Exercise text:

Well, here I am again, in trouble with relationships. I don’t seem to be able to avoid this kind of thing. =)

I only have an hours left before my shift ends so I cannot go into as much detail as I would like to on this. This e-mail is to get down into a more concrete form an experience that I had last night that I really did not understand and that I think is significant enough to warrant further examination.

L and I went with Wayne and S to LaFollette this weekend to hope fully do some climbing though that did not come to fruition. We got back at about 6 on Sunday and went straight to the Honors Picnic.

I left the picnic after just a short time because I had some homework to do and I was not really enjoying the large group of people anyway. L had an English paper to work on and she said that she would, once she left the picnic, go and work on a draft of the paper and then come by the house later that night.

For a bit of background that I think you don’t have, L has been sleeping with me for over a week now. We are not sexually active and I have a king size bed within which it is easily possible for three people to sleep comfortably without making physical contact; though L and I are usually in contact as we sleep.

Task list:
A. Repeat the passage of the e-mail above between "Well, here I" and "warrant further examination.", inclusive.
B. According to the e-mail, where did the writer and L go as soon as they got back on Sunday?

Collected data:

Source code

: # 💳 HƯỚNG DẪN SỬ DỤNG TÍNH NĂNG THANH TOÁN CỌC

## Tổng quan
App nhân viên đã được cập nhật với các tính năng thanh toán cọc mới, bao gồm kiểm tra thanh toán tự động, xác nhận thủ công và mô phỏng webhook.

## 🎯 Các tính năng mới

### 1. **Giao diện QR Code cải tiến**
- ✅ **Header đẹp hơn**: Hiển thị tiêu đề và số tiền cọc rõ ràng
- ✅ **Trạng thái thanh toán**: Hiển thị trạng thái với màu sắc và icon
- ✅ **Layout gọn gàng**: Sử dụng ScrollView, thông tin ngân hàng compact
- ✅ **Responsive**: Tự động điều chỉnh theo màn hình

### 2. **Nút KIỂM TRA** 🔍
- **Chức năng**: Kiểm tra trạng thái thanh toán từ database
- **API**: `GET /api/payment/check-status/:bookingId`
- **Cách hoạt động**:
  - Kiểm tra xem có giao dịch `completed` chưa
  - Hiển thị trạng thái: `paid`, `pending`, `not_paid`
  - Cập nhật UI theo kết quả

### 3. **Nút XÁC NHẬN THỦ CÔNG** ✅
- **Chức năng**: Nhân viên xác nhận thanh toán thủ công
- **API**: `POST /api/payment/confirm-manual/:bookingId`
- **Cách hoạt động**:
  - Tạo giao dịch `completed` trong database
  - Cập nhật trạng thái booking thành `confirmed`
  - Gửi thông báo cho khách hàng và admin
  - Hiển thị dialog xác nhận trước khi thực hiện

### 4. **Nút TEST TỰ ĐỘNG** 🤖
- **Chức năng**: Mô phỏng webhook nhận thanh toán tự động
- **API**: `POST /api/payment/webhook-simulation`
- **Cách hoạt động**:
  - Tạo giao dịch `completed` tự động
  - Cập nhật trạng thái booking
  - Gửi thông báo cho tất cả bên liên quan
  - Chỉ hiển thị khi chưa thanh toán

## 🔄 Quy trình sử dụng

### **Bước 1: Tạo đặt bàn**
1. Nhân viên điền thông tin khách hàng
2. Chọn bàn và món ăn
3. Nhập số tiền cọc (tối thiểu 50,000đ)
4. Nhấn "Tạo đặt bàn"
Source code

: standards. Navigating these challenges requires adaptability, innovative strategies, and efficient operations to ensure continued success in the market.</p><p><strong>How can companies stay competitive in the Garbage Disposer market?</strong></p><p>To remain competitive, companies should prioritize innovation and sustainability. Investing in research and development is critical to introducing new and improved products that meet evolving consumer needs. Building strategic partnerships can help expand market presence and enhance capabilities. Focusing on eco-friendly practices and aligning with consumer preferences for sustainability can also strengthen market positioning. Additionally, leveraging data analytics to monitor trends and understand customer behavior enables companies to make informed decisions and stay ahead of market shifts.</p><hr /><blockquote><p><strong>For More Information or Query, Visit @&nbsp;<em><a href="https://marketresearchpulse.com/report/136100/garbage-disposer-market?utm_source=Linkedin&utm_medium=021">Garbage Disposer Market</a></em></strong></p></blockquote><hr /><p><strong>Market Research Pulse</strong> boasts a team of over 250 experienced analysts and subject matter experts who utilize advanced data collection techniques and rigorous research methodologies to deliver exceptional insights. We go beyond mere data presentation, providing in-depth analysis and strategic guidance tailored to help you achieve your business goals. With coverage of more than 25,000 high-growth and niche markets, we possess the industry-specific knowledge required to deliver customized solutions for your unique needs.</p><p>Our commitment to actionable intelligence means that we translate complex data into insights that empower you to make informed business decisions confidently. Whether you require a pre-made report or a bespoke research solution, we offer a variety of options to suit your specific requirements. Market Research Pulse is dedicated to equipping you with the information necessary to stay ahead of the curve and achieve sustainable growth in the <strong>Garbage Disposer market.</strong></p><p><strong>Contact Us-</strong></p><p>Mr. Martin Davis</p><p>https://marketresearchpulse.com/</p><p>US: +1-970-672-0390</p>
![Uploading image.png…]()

Results:
A.
Well, here I am again, in trouble with relationships. I don’t seem to be able to avoid this kind of thing. =)

I only have an hours left before my shift ends so I cannot go into as much detail as I would like to on this. This e-mail is to get down into a more concrete form an experience that I had last night that I really did not understand and that I think is significant enough to warrant further examination.

B. They went straight to the Honors Picnic.